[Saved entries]
_ _ _ _
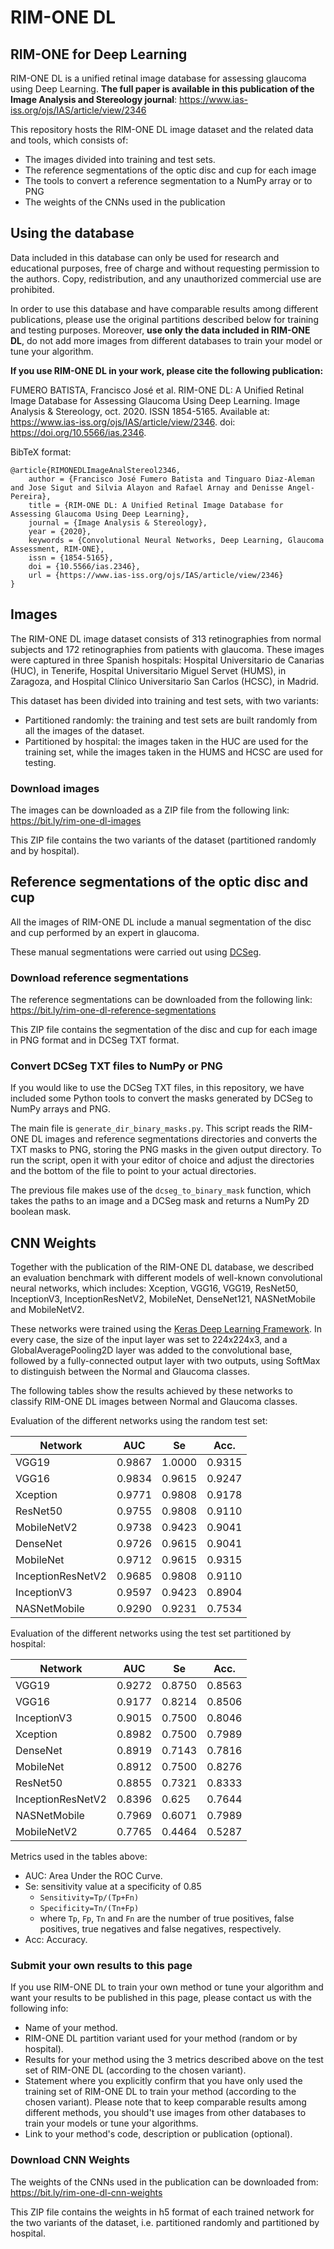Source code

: # RIM-ONE DL

## RIM-ONE for Deep Learning

RIM-ONE DL is a unified retinal image database for assessing glaucoma using Deep Learning. **The full paper is available 
in this publication of the Image Analysis and Stereology journal**: https://www.ias-iss.org/ojs/IAS/article/view/2346

This repository hosts the RIM-ONE DL image dataset and the related data and tools, which consists of:

- The images divided into training and test sets. 
- The reference segmentations of the optic disc and cup for each image
- The tools to convert a reference segmentation to a NumPy array or to PNG
- The weights of the CNNs used in the publication

## Using the database

Data included in this database can only be used for research and educational purposes, free of charge and without
requesting permission to the authors. Copy, redistribution, and any unauthorized commercial use are prohibited.

In order to use this database and have comparable results among different publications, please use the original 
partitions described below for training and testing purposes. Moreover, **use only the data included in RIM-ONE DL**, do not 
add more images from different databases to train your model or tune your algorithm. 

**If you use RIM-ONE DL in your work, please cite the following publication:**

FUMERO BATISTA, Francisco José et al. RIM-ONE DL: A Unified Retinal Image Database for Assessing Glaucoma Using Deep 
Learning. Image Analysis & Stereology, oct. 2020. ISSN 1854-5165. Available at: 
<https://www.ias-iss.org/ojs/IAS/article/view/2346>. doi: https://doi.org/10.5566/ias.2346.


BibTeX format:
```text
@article{RIMONEDLImageAnalStereol2346,
	author = {Francisco José Fumero Batista and Tinguaro Diaz-Aleman and Jose Sigut and Silvia Alayon and Rafael Arnay and Denisse Angel-Pereira},
	title = {RIM-ONE DL: A Unified Retinal Image Database for Assessing Glaucoma Using Deep Learning},
	journal = {Image Analysis & Stereology},
	year = {2020},
	keywords = {Convolutional Neural Networks, Deep Learning, Glaucoma Assessment, RIM-ONE},
	issn = {1854-5165},
	doi = {10.5566/ias.2346},
	url = {https://www.ias-iss.org/ojs/IAS/article/view/2346}
}
```

## Images

The RIM-ONE DL image dataset consists of 313 retinographies from normal subjects and 172 retinographies from patients 
with glaucoma. These images were captured in three Spanish hospitals: Hospital Universitario de Canarias (HUC), in 
Tenerife, Hospital Universitario Miguel Servet (HUMS), in Zaragoza, and Hospital Clínico Universitario San Carlos 
(HCSC), in Madrid.

This dataset has been divided into training and test sets, with two variants:
- Partitioned randomly: the training and test sets are built randomly from all the images of the dataset. 
- Partitioned by hospital: the images taken in the HUC are used for the training set, while the images taken in the HUMS
  and HCSC are used for testing.

### Download images

The images can be downloaded as a ZIP file from the following link: https://bit.ly/rim-one-dl-images

This ZIP file contains the two variants of the dataset (partitioned randomly and by hospital).


## Reference segmentations of the optic disc and cup

All the images of RIM-ONE DL include a manual segmentation of the disc and cup performed by an expert in glaucoma.

These manual segmentations were carried out using [DCSeg](http://medimrg.webs.ull.es/research/retinal-imaging/glaucoma/).

### Download reference segmentations

The reference segmentations can be downloaded from the following link: https://bit.ly/rim-one-dl-reference-segmentations

This ZIP file contains the segmentation of the disc and cup for each image in PNG format and in DCSeg TXT format.

### Convert DCSeg TXT files to NumPy or PNG

If you would like to use the DCSeg TXT files, in this repository, we have included some Python tools to convert the 
masks generated by DCSeg to NumPy arrays and PNG.

The main file is `generate_dir_binary_masks.py`. This script reads the RIM-ONE DL images and reference segmentations 
directories and converts the TXT masks to PNG, storing the PNG masks in the given output directory. To run the script, 
open it with your editor of choice and adjust the directories and the bottom of the file to point to your actual 
directories.

The previous file makes use of the `dcseg_to_binary_mask` function, which takes the paths to an image and a DCSeg mask 
and returns a NumPy 2D boolean mask.

## CNN Weights

Together with the publication of the RIM-ONE DL database, we described an evaluation benchmark with different models of 
well-known convolutional neural networks, which includes: Xception, VGG16, VGG19, ResNet50, InceptionV3, 
InceptionResNetV2, MobileNet, DenseNet121, NASNetMobile and MobileNetV2.

These networks were trained using the [Keras Deep Learning Framework](https://keras.io/). In every case, the size of the 
input layer was set to 224x224x3, and a GlobalAveragePooling2D layer was added to the convolutional base, followed by a 
fully-connected output layer with two outputs, using SoftMax to distinguish between the Normal and Glaucoma classes.

The following tables show the results achieved by these networks to classify RIM-ONE DL images between Normal and 
Glaucoma classes.

Evaluation of the different networks using the random test set:

Network | AUC | Se | Acc.
------- | --- | -- | ----
VGG19 | 0.9867 | 1.0000 | 0.9315
VGG16 | 0.9834 | 0.9615 | 0.9247
Xception | 0.9771 | 0.9808 | 0.9178
ResNet50 | 0.9755 | 0.9808 | 0.9110
MobileNetV2 | 0.9738 | 0.9423 | 0.9041
DenseNet | 0.9726 | 0.9615 | 0.9041
MobileNet | 0.9712 | 0.9615 | 0.9315
InceptionResNetV2 | 0.9685 | 0.9808 | 0.9110
InceptionV3 | 0.9597 | 0.9423 | 0.8904
NASNetMobile | 0.9290 | 0.9231 | 0.7534


Evaluation of the different networks using the test set partitioned by hospital:

Network | AUC | Se | Acc.
------- | --- | -- | ----
VGG19 | 0.9272 | 0.8750 | 0.8563
VGG16 | 0.9177 | 0.8214 | 0.8506
InceptionV3 | 0.9015 | 0.7500 | 0.8046
Xception | 0.8982 | 0.7500 | 0.7989
DenseNet | 0.8919 | 0.7143 | 0.7816
MobileNet | 0.8912 | 0.7500 | 0.8276
ResNet50 | 0.8855 | 0.7321 | 0.8333
InceptionResNetV2 | 0.8396 | 0.625 | 0.7644
NASNetMobile | 0.7969 | 0.6071 | 0.7989
MobileNetV2 | 0.7765 | 0.4464 | 0.5287


Metrics used in the tables above:
- AUC: Area Under the ROC Curve.
- Se: sensitivity value at a specificity of 0.85
    - `Sensitivity=Tp/(Tp+Fn)`
    - `Specificity=Tn/(Tn+Fp)`
    - where `Tp`, `Fp`, `Tn` and `Fn` are the number of true positives, false positives, true negatives and false 
    negatives, respectively.
- Acc: Accuracy.


### Submit your own results to this page

If you use RIM-ONE DL to train your own method or tune your algorithm and want your results to be published in this 
page, please contact us with the following info:

- Name of your method.
- RIM-ONE DL partition variant used for your method (random or by hospital).
- Results for your method using the 3 metrics described above on the test set of RIM-ONE DL (according to the chosen 
variant).
- Statement where you explicitly confirm that you have only used the training set of RIM-ONE DL to train your method 
(according to the chosen variant). Please note that to keep comparable results among different methods, you should't use 
images from other databases to train your models or tune your algorithms.
- Link to your method's code, description or publication (optional).


### Download CNN Weights

The weights of the CNNs used in the publication can be downloaded from: https://bit.ly/rim-one-dl-cnn-weights

This ZIP file contains the weights in h5 format of each trained network for the two variants of the dataset, i.e. partitioned 
randomly and partitioned by hospital.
_ _ _ _
Only the number is wanted: how many lines in the entries above contain the string "optic"?

2